▶ [CHECK YOUR UNDERSTANDING]:
a: According to the flumazenil excerpt, what type of derivative is flumazenil?
b: Quote the flumazenil excerpt word for word, starting at "Volume of distribution" and ending at "with hepatic cirrhosis.".
c: Write the next part of the flumazenil excerpt, picking up after its last sentence.

▶ [QUOTED PASSAGE]:
────────

Flumazenil antagonizes the CNS effects produced by benzodiazepines, but does not antagonize the central nervous system effects of drugs affecting GABA-ergic neurons by means other than the benzodiazepine receptor (including ethanol, barbiturates, or general anesthetics) and does not reverse the effects of opioids.

Mechanism of action

Flumazenil, an imidazobenzodiazepine derivative, is a benzodiazepine antagonist. It competitively inhibits the benzodiazepine binding site on the GABA/benzodiazepine receptor complex. Flumazenil is a weak partial agonist in some animal models of activity, but has little or no agonist activity in man.

TargetActionsOrganism
AGamma-aminobutyric acid receptor subunit gamma-2
antagonist
Humans
AGamma-aminobutyric acid receptor subunit alpha-5
antagonist
Humans
AGABA(A) Receptor
positive allosteric modulator
Humans
AGamma-aminobutyric acid receptor subunit alpha-1
antagonist
Humans
Absorption

Not Available

Volume of distribution
  • 0.9 to 1.1 L/kg
Protein binding

Protein binding is approximately 50%, mostly (66%) to albumin. Protein binding is reduced in patients with hepatic cirrhosis.

────────

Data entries
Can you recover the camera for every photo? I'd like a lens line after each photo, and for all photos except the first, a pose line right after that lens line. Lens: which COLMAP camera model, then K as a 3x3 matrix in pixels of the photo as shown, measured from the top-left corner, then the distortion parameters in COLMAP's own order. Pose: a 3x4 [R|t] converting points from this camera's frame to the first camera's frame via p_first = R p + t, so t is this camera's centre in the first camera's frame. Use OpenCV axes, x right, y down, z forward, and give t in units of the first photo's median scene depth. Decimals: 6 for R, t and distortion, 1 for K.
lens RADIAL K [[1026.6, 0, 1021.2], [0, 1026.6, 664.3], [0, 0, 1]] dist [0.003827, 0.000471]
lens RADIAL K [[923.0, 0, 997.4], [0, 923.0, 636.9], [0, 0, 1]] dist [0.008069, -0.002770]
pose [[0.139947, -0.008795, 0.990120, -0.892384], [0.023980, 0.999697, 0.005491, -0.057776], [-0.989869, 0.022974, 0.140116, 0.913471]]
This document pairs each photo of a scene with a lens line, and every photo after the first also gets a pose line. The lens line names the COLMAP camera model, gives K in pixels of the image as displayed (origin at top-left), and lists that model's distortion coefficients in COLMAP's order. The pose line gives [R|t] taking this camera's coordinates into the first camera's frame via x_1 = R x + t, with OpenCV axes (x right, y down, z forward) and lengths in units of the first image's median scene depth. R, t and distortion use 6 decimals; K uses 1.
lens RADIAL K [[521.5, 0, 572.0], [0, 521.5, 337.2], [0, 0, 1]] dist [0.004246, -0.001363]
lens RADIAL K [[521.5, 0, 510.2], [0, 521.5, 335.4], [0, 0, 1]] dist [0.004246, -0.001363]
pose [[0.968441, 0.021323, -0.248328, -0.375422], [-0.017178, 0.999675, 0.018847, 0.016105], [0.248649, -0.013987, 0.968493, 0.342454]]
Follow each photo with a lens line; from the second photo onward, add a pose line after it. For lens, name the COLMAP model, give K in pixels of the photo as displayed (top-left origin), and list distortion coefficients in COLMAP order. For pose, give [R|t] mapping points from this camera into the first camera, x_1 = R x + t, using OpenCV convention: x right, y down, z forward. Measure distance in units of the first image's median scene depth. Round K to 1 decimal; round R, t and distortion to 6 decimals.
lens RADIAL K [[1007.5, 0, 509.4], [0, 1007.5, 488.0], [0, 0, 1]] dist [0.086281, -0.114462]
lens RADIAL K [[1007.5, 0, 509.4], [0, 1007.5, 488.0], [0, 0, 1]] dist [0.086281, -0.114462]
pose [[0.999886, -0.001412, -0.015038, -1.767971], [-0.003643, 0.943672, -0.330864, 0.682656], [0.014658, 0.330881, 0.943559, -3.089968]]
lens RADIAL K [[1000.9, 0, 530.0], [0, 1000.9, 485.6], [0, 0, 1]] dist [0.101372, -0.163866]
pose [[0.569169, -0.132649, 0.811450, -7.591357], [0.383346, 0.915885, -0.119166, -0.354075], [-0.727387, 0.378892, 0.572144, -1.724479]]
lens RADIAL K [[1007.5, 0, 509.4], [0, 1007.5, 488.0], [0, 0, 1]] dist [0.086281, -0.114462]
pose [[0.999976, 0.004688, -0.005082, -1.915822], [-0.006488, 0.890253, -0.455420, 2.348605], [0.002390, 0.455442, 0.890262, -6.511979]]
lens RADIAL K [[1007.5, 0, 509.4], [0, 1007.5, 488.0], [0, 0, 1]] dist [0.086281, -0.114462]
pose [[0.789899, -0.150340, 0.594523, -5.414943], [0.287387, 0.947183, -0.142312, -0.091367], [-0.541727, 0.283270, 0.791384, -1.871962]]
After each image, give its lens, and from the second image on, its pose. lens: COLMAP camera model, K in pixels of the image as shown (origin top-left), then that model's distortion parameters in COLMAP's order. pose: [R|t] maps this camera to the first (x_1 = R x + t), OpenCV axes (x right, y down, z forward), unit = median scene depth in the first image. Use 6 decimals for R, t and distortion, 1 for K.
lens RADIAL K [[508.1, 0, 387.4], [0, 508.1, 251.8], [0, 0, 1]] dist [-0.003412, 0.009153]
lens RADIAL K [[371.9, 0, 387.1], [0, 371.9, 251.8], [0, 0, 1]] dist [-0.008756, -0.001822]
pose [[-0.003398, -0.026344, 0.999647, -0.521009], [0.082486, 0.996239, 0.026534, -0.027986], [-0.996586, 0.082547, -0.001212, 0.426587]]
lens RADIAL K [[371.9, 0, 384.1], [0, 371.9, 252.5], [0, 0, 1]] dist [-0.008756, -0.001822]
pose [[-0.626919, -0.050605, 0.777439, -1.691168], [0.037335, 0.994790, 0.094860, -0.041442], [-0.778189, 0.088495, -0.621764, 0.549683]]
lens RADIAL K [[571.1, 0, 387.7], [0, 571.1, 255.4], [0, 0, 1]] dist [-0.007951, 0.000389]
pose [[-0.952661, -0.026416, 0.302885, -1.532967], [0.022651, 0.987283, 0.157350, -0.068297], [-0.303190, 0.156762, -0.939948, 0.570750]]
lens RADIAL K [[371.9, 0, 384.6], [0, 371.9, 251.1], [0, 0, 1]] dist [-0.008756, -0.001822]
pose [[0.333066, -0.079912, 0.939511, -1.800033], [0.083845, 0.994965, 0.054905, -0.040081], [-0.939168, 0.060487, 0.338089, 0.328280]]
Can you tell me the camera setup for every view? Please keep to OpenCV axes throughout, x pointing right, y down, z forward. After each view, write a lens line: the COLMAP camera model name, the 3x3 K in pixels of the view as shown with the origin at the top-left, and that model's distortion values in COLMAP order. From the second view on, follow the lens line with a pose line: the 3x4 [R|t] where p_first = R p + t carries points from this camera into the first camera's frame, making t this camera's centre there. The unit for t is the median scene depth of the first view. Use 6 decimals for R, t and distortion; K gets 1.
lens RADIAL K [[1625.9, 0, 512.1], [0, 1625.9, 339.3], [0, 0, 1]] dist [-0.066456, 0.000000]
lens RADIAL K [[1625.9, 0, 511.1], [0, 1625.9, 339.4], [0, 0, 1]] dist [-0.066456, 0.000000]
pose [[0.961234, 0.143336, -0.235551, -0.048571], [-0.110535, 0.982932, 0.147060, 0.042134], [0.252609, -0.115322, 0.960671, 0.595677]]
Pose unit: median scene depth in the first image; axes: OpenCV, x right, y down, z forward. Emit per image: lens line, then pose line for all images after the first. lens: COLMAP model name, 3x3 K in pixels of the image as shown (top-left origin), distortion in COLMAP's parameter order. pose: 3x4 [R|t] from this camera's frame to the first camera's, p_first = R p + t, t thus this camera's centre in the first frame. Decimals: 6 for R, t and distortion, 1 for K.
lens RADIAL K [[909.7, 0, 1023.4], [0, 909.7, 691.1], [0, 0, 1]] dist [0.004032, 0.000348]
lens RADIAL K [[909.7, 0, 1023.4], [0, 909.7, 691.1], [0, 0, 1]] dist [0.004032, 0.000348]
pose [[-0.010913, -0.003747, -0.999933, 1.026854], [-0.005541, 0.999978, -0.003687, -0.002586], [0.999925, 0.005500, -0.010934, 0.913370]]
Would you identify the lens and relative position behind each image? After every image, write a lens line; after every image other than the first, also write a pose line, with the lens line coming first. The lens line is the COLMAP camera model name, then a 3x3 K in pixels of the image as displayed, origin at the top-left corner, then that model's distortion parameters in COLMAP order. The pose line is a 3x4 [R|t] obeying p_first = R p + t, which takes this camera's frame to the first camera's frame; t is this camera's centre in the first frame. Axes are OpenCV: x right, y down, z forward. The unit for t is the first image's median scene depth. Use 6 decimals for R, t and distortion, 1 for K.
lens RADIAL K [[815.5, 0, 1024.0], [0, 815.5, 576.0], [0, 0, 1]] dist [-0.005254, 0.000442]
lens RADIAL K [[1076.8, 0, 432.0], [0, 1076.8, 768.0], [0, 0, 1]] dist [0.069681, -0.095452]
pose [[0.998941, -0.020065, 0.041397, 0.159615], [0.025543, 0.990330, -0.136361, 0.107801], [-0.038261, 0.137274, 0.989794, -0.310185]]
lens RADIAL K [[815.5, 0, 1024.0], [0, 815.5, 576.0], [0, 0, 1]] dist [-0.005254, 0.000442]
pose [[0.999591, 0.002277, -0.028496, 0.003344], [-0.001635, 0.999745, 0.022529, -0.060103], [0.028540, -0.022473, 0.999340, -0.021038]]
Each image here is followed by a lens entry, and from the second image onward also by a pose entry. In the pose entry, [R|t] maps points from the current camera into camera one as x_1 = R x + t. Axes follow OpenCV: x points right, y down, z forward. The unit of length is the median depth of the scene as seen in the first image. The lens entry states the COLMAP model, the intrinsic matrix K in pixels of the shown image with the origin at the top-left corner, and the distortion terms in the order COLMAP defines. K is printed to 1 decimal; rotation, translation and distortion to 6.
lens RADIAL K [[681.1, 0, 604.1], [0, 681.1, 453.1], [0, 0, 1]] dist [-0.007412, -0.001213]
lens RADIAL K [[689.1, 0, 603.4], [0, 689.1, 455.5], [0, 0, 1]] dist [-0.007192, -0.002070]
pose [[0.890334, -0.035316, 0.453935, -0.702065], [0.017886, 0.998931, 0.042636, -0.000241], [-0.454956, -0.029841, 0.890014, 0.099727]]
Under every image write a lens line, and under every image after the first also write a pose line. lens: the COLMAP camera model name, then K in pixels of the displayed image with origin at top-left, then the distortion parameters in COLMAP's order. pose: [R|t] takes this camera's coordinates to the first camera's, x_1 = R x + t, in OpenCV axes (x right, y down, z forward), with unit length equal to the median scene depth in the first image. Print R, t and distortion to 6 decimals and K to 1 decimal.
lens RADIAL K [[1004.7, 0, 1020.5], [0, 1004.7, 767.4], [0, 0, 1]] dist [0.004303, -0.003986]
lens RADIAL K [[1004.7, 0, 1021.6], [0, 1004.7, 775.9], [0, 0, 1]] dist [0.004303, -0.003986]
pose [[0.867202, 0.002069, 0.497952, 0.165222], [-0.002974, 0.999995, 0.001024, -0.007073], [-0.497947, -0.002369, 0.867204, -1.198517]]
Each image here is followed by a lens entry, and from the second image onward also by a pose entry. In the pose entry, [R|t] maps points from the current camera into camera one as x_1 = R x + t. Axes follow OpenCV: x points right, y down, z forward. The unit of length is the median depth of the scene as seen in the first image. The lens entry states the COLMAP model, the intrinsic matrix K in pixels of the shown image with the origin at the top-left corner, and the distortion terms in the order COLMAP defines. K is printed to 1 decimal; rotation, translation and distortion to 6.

────────

▶ [ANSWERS GIVEN]:
a: An imidazobenzodiazepine derivative.

b:
Volume of distribution
  • 0.9 to 1.1 L/kg
Protein binding

Protein binding is approximately 50%, mostly (66%) to albumin. Protein binding is reduced in patients with hepatic cirrhosis.

c:
Metabolism

Hepatic. Flumazenil is completely (99%) metabolized. The major metabolites of flumazenil identified in urine are the de-ethylated free acid and its glucuronide conjugate.

Route of elimination

Flumazenil is completely (99%) metabolized. Elimination of radiolabeled drug is essentially complete within 72 hours, with 90% to 95% of the radioactivity appearing in urine and 5% to 10% in the feces.

Half-life

Initial distribution half-life is 4 to 11 minutes and the terminal half-life is 40 to 80 minutes. Prolongation of the half-life to 1.3 hours in patients with moderate hepatic impairment and 2.4 hours in severely impaired patients. Compared to adults, the elimination half-life in pediatric patients was more variable, averaging 40 minutes (range: 20 to 75 minutes).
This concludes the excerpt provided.